SELECTED EXTRACT:
━━━━

Anybody with the absolute least basic knowledge of Israeli history knows that Israel already defended their 1967 borders. They also know that produced a nuclear weapon soon after the 1967 war and that the difference between the israeli military and the entire rest of the Arab world has widened exponentially since their respective positions in 1967.
You would think that having posted something as ridiculous as you did and then after having the ridiculousness pointed out to you you’d slink away quietly, but no. What you really need to do is to pick one of the many subjects that you pontificate on on this board. pick one you’re really interested in so that you’re going to be interested in reading about it. Then for at least a year or two read everything you can about it when something is published in newspapers or elsewhere on the internet. Perhaps even read a book or two on the subject. Once you’ve done this you’ll be in the novel position of being able to comment about something from a position of knowledge.
[QUOTE=Dick Dastardly]
Anybody with the absolute least basic knowledge of Israeli history knows that Israel already defended their 1967 borders. They also know that produced a nuclear weapon soon after the 1967 war and that the difference between the israeli military and the entire rest of the Arab world has widened exponentially since their respective positions in 1967.

━━━━

PROVIDED MATERIAL:

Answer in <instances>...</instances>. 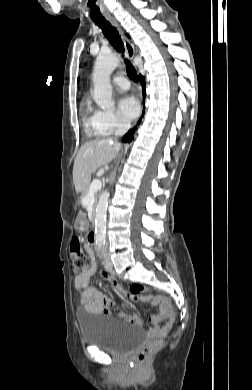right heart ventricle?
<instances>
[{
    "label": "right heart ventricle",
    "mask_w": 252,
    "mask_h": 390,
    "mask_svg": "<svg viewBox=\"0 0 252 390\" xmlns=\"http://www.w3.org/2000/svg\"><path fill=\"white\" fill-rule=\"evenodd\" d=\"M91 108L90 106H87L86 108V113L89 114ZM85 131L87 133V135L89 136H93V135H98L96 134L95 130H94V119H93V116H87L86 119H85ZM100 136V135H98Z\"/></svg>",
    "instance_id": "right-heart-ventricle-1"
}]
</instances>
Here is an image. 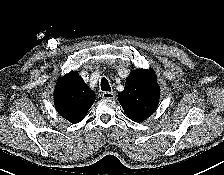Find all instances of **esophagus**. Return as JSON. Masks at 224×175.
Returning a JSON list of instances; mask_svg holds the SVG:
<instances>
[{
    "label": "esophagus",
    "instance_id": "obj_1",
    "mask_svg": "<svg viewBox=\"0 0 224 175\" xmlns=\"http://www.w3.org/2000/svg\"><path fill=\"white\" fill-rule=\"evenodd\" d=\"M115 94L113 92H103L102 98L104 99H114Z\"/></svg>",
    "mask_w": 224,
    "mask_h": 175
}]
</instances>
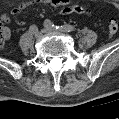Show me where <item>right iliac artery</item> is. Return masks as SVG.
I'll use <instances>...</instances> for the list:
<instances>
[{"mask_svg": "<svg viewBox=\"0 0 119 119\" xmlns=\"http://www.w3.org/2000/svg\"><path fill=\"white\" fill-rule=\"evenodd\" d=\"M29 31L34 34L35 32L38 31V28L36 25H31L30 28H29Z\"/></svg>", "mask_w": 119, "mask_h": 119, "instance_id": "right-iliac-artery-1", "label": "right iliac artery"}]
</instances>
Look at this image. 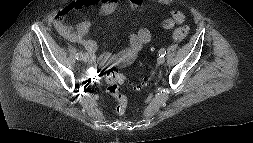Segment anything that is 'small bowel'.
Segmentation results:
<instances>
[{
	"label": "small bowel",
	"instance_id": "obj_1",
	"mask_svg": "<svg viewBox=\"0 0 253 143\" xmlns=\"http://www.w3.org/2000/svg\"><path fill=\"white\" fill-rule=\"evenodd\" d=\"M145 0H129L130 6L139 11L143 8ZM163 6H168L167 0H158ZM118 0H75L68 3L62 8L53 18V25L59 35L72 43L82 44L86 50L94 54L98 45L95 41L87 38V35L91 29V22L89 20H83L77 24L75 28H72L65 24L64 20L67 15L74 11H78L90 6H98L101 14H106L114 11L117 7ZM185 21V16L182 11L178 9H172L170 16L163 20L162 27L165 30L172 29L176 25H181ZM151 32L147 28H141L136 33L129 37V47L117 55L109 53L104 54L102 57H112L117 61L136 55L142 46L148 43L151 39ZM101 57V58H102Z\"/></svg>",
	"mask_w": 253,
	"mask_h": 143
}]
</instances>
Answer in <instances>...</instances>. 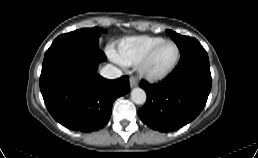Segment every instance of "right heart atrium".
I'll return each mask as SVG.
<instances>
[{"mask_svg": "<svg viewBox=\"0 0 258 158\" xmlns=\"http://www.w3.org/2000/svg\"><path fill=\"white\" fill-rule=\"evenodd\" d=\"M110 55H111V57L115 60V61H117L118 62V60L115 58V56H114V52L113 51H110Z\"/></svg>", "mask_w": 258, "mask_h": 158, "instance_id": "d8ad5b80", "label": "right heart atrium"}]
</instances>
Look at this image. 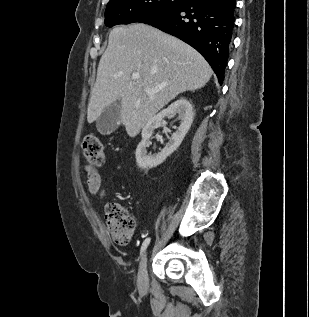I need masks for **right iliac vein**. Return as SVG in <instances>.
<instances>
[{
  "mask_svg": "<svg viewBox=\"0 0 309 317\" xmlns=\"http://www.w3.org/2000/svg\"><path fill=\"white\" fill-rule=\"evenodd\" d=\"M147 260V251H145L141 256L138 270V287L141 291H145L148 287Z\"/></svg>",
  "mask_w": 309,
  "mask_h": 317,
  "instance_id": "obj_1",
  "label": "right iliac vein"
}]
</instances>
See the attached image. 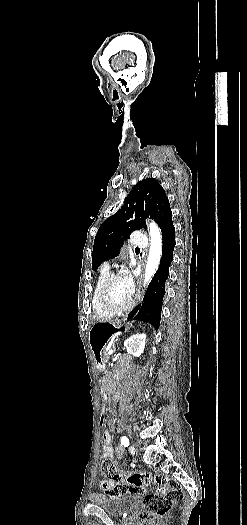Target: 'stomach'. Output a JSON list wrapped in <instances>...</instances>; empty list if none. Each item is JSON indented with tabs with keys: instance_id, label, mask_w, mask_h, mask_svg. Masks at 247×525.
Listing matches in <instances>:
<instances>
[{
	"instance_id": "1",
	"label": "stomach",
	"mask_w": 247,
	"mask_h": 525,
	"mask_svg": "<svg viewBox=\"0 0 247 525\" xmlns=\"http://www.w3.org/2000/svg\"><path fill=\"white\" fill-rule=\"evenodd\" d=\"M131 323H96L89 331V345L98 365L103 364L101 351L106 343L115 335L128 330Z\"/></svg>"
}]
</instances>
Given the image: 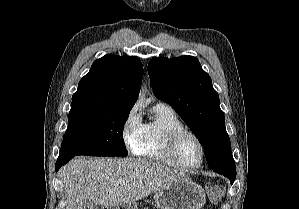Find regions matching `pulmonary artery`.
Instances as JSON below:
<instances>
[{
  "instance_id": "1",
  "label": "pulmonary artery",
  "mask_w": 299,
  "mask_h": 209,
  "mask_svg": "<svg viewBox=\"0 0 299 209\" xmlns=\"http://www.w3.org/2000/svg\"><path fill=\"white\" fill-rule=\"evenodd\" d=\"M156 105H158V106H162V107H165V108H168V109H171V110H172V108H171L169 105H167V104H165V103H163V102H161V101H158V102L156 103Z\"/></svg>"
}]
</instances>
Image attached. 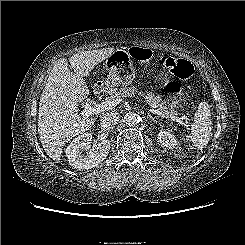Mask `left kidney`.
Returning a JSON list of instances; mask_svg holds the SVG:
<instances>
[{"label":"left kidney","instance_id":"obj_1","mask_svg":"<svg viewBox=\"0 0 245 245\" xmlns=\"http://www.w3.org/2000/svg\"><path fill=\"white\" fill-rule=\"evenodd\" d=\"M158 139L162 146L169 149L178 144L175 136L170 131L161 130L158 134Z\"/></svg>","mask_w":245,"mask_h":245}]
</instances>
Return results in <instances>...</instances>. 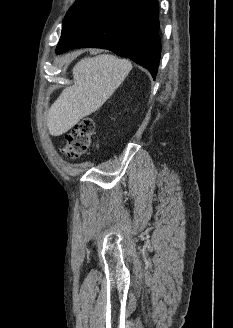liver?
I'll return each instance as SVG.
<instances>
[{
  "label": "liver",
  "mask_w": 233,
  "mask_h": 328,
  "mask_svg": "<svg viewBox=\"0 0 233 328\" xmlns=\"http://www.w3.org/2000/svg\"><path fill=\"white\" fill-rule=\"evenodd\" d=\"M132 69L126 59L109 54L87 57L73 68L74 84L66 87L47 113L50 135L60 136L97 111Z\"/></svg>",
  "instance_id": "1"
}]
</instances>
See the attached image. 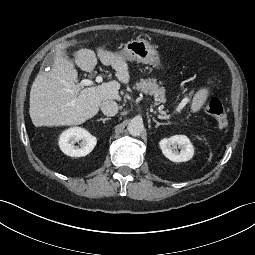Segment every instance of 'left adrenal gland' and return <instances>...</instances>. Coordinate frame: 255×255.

━━━━

GIVEN INSTRUCTION 1:
List each step of the study plan that the forum post recommends before commenting on a subject.
GIVEN INSTRUCTION 2:
According to the forum post, why should the reader choose a subject they are really interested in?

EXERCISE RESPONSE 1:
1. Pick one of the many subjects you pontificate on on this board.
2. Make it one you're really interested in.
3. For at least a year or two, read everything you can about it when something is published in newspapers or elsewhere on the internet.
4. Perhaps read a book or two on the subject.

EXERCISE RESPONSE 2:
The post says to pick a subject you're really interested in so that you'll be interested in reading about it. That matters because the plan calls for reading everything you can on the subject for at least a year or two.